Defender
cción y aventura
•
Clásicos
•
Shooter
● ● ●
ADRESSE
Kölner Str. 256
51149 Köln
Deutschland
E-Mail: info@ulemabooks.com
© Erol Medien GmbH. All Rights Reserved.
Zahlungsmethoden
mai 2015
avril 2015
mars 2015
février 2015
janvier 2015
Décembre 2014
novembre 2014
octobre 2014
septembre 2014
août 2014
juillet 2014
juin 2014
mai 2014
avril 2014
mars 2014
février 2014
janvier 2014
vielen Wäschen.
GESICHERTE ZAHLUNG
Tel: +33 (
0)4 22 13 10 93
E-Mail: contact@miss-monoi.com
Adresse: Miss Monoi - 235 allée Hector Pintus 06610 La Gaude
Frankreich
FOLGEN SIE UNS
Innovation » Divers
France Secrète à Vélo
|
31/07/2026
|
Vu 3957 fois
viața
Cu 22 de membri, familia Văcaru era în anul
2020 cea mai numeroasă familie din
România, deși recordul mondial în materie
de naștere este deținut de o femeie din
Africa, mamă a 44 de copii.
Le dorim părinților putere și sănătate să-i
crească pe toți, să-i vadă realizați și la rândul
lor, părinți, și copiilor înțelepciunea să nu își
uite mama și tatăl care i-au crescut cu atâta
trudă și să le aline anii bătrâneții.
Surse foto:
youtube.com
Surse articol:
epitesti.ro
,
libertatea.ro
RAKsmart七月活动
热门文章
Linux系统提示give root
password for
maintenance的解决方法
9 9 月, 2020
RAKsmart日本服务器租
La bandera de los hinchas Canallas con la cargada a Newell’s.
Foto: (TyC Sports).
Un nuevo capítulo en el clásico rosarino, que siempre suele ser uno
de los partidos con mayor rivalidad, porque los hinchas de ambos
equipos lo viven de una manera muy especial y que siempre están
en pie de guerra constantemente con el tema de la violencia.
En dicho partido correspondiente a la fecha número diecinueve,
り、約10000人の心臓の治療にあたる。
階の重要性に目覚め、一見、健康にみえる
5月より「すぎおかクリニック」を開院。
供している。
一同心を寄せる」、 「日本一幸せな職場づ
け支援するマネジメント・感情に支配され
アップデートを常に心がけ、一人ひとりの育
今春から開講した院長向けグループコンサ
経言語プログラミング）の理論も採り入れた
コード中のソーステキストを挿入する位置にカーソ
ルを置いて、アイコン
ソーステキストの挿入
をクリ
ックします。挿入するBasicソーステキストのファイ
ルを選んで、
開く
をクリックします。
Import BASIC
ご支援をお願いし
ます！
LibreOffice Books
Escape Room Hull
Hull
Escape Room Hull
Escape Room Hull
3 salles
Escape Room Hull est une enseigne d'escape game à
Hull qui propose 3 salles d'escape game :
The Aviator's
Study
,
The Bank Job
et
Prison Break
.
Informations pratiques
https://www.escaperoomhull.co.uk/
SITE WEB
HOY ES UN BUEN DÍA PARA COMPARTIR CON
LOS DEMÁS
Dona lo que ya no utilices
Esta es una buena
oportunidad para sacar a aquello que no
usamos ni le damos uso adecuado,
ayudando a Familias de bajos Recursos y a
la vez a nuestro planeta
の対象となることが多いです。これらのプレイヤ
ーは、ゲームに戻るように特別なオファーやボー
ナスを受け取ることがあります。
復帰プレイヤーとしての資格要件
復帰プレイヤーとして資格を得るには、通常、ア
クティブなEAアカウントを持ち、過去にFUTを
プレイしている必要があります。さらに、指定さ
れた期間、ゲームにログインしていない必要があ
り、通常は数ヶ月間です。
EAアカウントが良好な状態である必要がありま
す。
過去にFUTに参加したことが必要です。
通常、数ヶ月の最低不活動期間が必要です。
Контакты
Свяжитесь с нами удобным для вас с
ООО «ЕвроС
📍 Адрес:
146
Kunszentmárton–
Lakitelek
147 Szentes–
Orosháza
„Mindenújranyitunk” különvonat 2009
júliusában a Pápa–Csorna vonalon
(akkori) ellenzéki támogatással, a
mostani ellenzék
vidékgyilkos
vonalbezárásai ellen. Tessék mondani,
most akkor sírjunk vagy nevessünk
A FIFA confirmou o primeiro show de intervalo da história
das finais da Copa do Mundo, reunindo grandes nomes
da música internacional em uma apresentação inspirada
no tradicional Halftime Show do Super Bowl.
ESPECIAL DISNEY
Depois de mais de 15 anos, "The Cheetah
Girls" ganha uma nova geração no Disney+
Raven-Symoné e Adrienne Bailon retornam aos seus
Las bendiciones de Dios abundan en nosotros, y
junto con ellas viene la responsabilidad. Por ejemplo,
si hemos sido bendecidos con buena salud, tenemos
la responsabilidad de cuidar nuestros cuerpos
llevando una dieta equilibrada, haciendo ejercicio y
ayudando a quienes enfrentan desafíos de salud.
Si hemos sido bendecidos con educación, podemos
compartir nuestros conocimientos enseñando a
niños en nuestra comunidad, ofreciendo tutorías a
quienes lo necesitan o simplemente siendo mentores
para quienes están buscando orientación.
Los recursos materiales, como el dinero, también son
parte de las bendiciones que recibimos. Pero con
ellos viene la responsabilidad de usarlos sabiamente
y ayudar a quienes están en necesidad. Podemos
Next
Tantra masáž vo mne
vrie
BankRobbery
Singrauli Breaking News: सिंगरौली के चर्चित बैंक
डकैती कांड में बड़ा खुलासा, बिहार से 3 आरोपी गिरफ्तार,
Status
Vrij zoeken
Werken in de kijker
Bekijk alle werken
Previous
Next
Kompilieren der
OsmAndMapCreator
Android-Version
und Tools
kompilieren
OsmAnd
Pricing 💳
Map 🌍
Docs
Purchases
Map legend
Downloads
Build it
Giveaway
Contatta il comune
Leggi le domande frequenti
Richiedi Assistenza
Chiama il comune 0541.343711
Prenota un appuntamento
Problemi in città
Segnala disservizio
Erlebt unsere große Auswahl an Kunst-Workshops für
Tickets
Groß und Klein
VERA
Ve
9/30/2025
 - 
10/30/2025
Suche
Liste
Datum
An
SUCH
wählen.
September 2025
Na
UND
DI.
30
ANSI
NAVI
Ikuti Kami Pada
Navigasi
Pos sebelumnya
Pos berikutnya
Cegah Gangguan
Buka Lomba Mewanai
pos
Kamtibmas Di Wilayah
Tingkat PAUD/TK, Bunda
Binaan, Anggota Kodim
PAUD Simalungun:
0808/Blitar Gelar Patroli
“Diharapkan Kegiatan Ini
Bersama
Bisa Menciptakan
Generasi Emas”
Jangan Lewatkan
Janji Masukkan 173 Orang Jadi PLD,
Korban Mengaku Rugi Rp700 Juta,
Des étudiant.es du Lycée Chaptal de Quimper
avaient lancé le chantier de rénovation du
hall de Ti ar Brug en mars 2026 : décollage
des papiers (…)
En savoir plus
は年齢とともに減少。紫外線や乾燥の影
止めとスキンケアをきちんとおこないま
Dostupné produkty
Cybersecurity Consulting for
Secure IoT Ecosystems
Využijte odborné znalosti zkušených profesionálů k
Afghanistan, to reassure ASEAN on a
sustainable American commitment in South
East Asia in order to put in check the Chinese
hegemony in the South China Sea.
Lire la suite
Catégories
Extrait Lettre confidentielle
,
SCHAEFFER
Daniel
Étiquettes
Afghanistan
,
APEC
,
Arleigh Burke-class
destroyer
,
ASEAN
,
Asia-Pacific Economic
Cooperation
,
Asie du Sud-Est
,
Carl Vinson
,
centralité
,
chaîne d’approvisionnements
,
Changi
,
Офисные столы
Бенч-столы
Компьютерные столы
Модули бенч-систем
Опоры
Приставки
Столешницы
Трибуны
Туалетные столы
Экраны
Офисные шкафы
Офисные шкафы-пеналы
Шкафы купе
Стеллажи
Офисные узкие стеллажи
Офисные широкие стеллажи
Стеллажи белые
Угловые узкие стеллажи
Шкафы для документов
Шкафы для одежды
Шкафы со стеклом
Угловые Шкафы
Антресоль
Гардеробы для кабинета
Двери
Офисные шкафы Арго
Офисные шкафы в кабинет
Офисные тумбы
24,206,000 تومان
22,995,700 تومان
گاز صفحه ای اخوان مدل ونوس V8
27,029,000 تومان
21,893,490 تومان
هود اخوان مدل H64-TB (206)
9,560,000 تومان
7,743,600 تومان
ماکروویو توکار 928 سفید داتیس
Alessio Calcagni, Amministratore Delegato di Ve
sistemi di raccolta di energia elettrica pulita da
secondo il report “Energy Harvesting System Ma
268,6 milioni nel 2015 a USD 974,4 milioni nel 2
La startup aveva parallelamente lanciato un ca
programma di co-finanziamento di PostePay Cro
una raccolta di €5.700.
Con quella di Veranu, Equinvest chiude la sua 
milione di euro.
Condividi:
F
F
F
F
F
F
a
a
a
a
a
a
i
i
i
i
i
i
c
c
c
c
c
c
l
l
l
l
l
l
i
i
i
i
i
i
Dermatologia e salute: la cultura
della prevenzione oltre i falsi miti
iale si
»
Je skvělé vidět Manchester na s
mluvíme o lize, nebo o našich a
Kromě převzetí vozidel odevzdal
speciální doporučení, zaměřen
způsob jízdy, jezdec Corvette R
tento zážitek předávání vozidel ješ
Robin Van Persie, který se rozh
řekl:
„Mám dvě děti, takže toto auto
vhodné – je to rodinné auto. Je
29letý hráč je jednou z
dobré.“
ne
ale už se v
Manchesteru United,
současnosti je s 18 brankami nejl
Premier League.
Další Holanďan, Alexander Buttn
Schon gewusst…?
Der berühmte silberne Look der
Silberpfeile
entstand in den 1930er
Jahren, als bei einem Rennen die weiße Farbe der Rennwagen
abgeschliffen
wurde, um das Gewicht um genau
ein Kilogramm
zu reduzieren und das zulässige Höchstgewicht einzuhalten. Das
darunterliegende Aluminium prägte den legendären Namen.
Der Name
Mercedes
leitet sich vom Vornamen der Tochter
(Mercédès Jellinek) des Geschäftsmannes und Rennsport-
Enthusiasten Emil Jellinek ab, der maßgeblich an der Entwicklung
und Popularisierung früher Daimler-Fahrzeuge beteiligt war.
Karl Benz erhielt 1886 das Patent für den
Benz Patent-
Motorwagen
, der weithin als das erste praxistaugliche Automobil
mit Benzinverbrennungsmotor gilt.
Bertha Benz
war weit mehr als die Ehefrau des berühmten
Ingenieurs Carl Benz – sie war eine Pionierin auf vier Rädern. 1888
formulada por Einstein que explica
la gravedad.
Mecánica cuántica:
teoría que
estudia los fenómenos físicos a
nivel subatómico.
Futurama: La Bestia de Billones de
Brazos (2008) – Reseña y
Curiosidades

--------------------

PROBLEM DESCRIPTION: Look through the material above and pick out each line holding the word "buena".

RESULT OF THIS TASK:
Esta es una buena
si hemos sido bendecidos con buena salud, tenemos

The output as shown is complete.